- [Teks Sumber]
______________________________

“Jangan pacaran lama-lama nanti keburu bosan,” begitu pesan yang seringkali kita dengar. Anggapan tersebut seakan ‘dibenarkan’ oleh hasil riset National Autonomous University of Mexico yang membuktikan bahwa perasaan cinta pada pasangan tidak akan bertahan lebih dari 4 tahun.
Sensasi jatuh cinta disebabkan oleh pelepasan zat kimia di otak, berupa hormon dopamin, endorfin, feromon, oxytocin, neuropinephrine yang membuat aliran darah lebih lancar, denyut jantung lebih stabil, perasaan lebih rileks dan bahagia. Seiring perjalanan waktu, tubuh akan kebal terhadap efek hormon tersebut. Bahkan efek itu bisa benar-benar hilang jika melewati masa 4 tahun.
Namun begitu, tak sedikit pasangan yang merasa perlu melalui masa pacaran yang cukup lama. Mereka beranggapan, semakin lama masa pacaran berarti punya kesempatan mengenal pasangan lebih dekat sebelum berlanjut ke jenjang pernikahan. Pilihan tersebut tentu lebih menantang karena rentan terserang rasa bosan dan rasa cinta yang semakin terkikis. Simak kisah pasangan yang telah melalui masa pacaran cukup lama namun tetap mampu mempertahankan kelanggengan perkawinannya.
Memes (46 tahun)
Saling Percaya dan Memahami
Sebelum menikah, saya dan suami, Addie MS (52 tahun) menjalani masa pacaran selama 5 tahun. Karena saya masih sekolah dan punya kegiatan lain seperti menyanyi dan menari di Swara Mahardhika, sementara Mas Addie yang bekerja sebagai musisi juga punya kesibukan sendiri, kami sepakat kalau pacaran tidak boleh mengganggu aktivitas masing-masing. Kami menentukan jadwal bertemu hanya saat malam minggu.
Pertemuan yang hanya sekali seminggu memang bisa menghindari rasa jenuh namun justru rentan memicu kesalah-pahaman akibat terbatasnya komunikasi. Saling percaya memang menjadi kunci utama. Bukan hanya salah satu pihak, tapi keduanya. Percuma kalau hanya salah satu yang memberi kepercayaan sementara malah disalah-gunakan oleh yang diberi kepercayaan.

______________________________

- [Catatan Data]

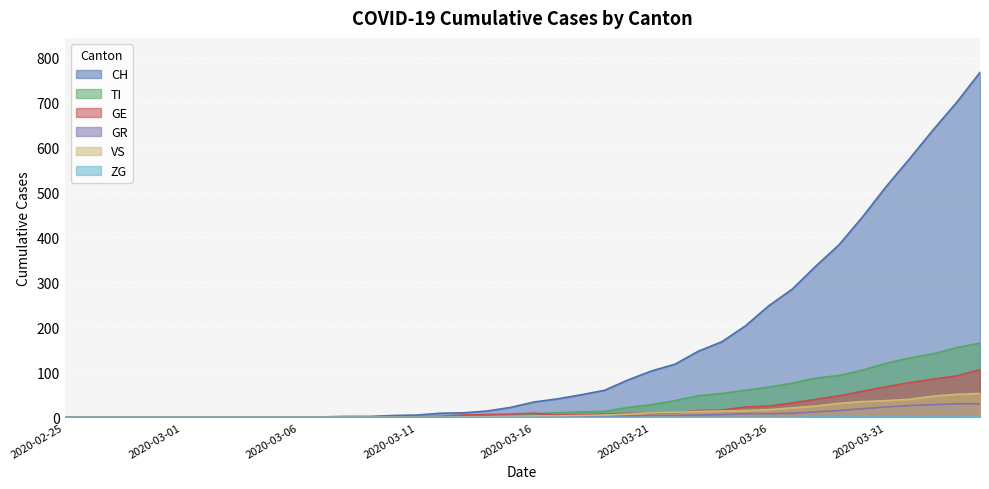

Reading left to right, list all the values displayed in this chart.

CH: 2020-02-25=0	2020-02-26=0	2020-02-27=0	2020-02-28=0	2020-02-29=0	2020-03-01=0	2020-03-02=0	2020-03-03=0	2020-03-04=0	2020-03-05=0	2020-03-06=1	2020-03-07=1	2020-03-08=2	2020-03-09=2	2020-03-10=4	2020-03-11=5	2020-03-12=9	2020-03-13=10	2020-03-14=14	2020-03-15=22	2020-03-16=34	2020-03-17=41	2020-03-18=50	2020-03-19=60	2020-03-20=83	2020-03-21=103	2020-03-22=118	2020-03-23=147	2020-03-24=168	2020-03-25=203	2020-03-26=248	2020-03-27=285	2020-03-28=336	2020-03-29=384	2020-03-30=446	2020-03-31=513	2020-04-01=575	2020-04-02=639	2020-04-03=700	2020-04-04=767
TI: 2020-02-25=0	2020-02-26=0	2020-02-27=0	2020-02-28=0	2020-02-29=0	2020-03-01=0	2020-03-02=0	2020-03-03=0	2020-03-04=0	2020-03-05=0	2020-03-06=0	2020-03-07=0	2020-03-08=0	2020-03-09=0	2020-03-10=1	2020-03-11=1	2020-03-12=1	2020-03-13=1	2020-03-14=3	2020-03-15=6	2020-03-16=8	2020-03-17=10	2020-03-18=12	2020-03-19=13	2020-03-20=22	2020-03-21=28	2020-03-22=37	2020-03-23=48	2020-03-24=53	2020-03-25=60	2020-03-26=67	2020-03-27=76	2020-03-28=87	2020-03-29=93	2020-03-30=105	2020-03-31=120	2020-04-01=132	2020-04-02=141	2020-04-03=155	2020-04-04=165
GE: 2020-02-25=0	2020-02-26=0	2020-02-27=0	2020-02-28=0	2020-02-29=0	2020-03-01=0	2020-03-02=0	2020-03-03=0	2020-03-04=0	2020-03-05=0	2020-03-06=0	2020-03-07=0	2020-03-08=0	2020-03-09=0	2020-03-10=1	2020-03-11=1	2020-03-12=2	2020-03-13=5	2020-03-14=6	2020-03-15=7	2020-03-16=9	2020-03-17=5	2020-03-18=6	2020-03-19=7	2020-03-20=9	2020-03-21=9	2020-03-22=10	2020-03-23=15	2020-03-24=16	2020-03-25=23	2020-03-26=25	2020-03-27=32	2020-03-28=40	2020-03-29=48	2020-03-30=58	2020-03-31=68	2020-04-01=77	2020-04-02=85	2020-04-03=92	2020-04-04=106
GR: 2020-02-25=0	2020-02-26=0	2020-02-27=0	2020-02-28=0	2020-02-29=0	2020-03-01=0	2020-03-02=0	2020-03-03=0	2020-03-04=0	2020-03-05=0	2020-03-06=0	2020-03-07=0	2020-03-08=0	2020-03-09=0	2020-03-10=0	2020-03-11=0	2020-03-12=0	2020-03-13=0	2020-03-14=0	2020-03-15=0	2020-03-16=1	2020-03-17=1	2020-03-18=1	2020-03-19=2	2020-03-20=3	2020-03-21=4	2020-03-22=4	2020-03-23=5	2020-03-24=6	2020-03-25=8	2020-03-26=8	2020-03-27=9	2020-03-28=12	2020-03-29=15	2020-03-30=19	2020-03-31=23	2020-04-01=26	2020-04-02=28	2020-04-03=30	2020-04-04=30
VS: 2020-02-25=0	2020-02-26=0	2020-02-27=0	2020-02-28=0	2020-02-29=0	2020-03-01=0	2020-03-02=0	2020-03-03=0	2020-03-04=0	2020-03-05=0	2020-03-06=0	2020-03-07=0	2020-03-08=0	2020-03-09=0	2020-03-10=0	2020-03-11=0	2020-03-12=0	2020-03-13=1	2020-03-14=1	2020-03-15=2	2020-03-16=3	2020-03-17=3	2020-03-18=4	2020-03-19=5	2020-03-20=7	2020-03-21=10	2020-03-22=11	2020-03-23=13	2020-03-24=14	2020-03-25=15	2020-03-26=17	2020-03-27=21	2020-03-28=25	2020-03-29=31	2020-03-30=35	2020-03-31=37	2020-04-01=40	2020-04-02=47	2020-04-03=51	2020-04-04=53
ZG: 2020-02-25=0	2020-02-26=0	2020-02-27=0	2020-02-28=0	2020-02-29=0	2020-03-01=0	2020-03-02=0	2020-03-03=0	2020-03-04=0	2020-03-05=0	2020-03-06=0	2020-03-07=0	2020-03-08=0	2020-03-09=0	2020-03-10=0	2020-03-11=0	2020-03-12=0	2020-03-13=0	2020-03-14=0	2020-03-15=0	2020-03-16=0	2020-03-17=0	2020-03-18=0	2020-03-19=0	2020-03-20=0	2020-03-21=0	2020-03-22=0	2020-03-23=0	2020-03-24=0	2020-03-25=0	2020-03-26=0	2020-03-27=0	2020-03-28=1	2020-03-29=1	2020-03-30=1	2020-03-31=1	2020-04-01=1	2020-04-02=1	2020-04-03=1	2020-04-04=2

______________________________

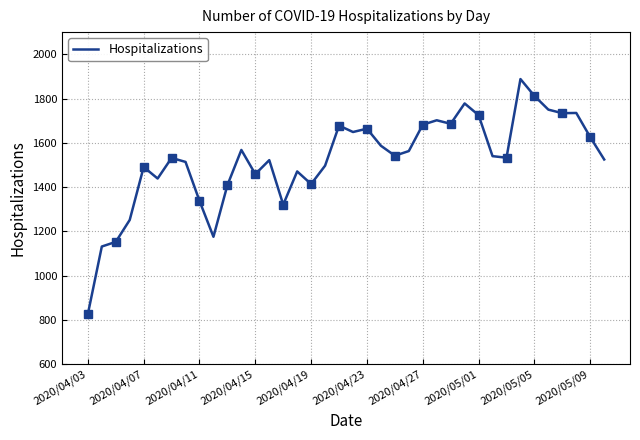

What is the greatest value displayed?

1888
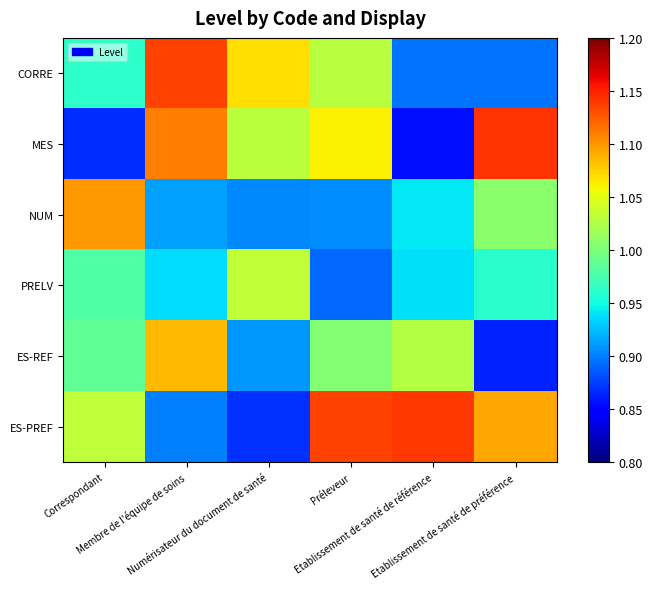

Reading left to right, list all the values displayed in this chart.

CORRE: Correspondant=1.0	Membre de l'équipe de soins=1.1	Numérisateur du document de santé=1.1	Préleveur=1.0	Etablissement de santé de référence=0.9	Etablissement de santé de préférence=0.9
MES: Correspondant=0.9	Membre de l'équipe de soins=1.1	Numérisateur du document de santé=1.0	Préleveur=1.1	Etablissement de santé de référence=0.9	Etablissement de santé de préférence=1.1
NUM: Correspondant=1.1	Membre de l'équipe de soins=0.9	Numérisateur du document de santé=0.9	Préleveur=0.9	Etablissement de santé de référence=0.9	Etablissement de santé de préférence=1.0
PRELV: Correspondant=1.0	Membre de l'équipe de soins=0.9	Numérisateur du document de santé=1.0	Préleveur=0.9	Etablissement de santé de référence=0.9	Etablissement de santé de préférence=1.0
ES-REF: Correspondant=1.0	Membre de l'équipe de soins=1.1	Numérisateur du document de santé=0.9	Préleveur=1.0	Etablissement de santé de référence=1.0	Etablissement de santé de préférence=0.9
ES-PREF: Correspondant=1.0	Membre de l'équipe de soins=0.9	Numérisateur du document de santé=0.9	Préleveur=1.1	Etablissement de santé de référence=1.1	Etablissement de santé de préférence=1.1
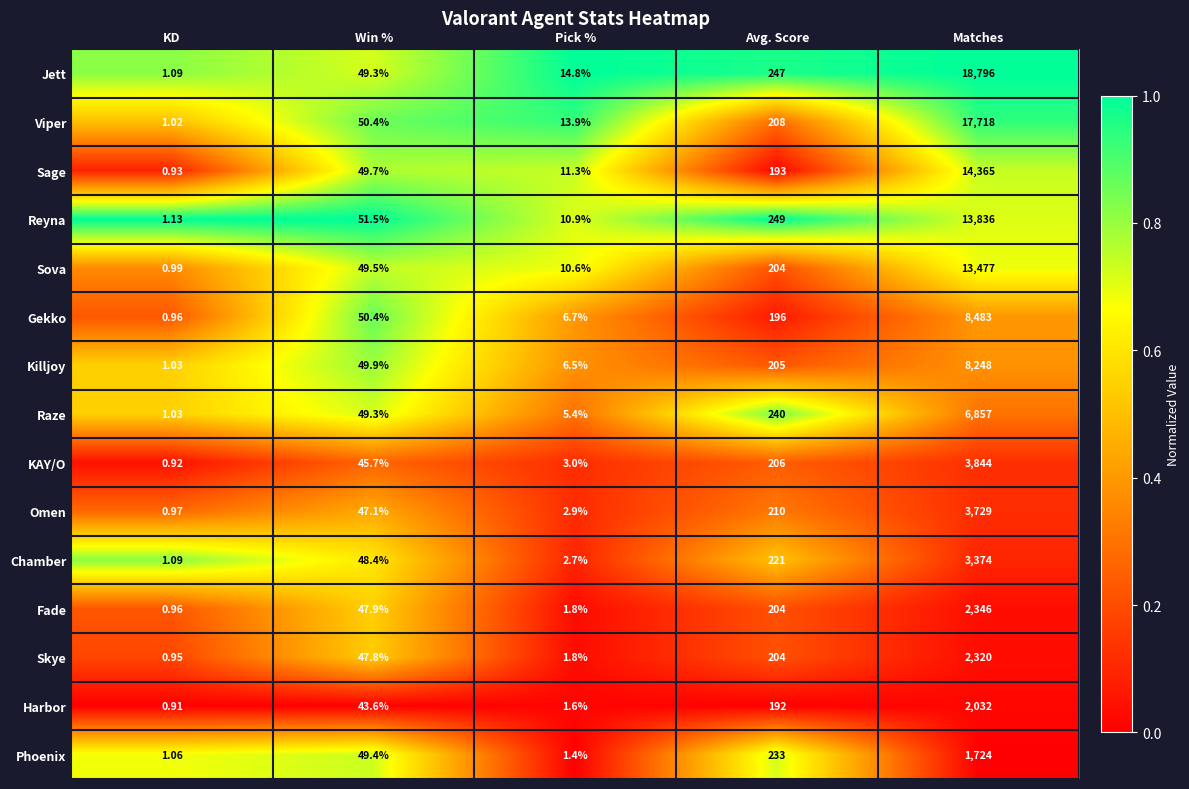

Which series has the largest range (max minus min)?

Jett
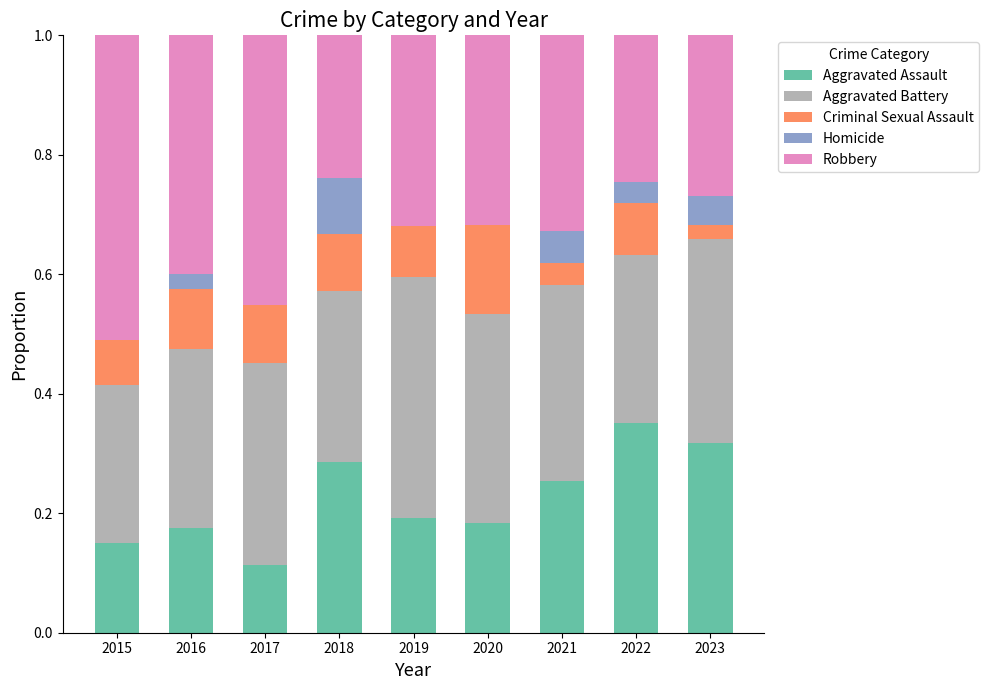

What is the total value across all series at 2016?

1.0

______________________________

- [Daftar Tugas]
1. Tampilkan setiap baris catatan yang mengandung kata "Membre".
2. Lanjutkan teks tentang masa pacaran yang panjang sebelum menikah, mulai setelah kalimat terakhirnya.
Teks dan catatan di atas tidak berhubungan satu sama lain.

- [Jawaban yang Diharapkan]
1.
CORRE: Correspondant=1.0	Membre de l'équipe de soins=1.1	Numérisateur du document de santé=1.1	Préleveur=1.0	Etablissement de santé de référence=0.9	Etablissement de santé de préférence=0.9
MES: Correspondant=0.9	Membre de l'équipe de soins=1.1	Numérisateur du document de santé=1.0	Préleveur=1.1	Etablissement de santé de référence=0.9	Etablissement de santé de préférence=1.1
NUM: Correspondant=1.1	Membre de l'équipe de soins=0.9	Numérisateur du document de santé=0.9	Préleveur=0.9	Etablissement de santé de référence=0.9	Etablissement de santé de préférence=1.0
PRELV: Correspondant=1.0	Membre de l'équipe de soins=0.9	Numérisateur du document de santé=1.0	Préleveur=0.9	Etablissement de santé de référence=0.9	Etablissement de santé de préférence=1.0
ES-REF: Correspondant=1.0	Membre de l'équipe de soins=1.1	Numérisateur du document de santé=0.9	Préleveur=1.0	Etablissement de santé de référence=1.0	Etablissement de santé de préférence=0.9
ES-PREF: Correspondant=1.0	Membre de l'équipe de soins=0.9	Numérisateur du document de santé=0.9	Préleveur=1.1	Etablissement de santé de référence=1.1	Etablissement de santé de préférence=1.1

2.
Meski begitu, namanya juga anak muda, sesekali muncul konflik kecil yang dipicu masalah sepele karena kebiasaan kami yang berbeda. Kalau nonton film, saya suka berisik dan langsung membahas saat film diputar, sebaliknya Mas Addie lebih suka diam saat menonton. Kalau terbentur konflik yang besar, kami pantang langsung bilang putus, tapi memilih ‘break’ sementara waktu dan saling membuka diri untuk menjalin hubungan dengan yang lain. Tapi pada akhirnya kami balik lagi dan rasanya tidak bisa beralih ke cinta yang lain. Mungkin karena chemistry di antara kami sudah begitu kuat.
Setelah menjalani masa pacaran lebih dari lima tahun, kami merasa sudah cukup saling mengenal untuk melangkah ke jenjang selanjutnya yakni penikahan, pada 13 September 1987. Jadwal pernikahan lebih cepat satu bulan dari rencana semula karena Mas Addie harus mengikuti tur BASF Awards ke Brazil.
Pasca menikah ternyata masih banyak hal-hal baru yang kami ketahui tentang pasangan yang mungkin tak terdeteksi saat masih pacaran. Apalagi sifat manusia kan selalu berubah. Setiap fase dalam kehidupan pernikahan kami pun memiliki tantangan tersendiri, misalnya ketika punya anak pertama Kevin Aprilio (21) dan setelah lahir anak kedua, Tristan Juliano (14) tentu berbeda lagi tantangannya. Sampai sekarang pun kami saling menyesuaikan diri. Ditambah lagi, saya dan suami adalah dua pribadi yang bertolak belakang. Saya terbilang ekstrovert sementara dia cenderung introvert. Kami saling melengkapi bahkan saling belajar satu sama lain. Dengan berkaca pada pasangan, masing-masing bisa melihat sisi positif dari pasangan dan melakukan introspeksi.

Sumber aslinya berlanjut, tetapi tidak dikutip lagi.